- **Your task**: Each line holding the string "Diego" is to be copied from the data.

──────── Materials provided

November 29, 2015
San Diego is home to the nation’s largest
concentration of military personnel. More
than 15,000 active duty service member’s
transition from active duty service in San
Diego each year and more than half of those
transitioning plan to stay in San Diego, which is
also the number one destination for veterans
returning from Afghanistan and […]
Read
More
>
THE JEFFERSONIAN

────────────────

- **Answer to this problem**:
San Diego is home to the nation’s largest
Diego each year and more than half of those
transitioning plan to stay in San Diego, which is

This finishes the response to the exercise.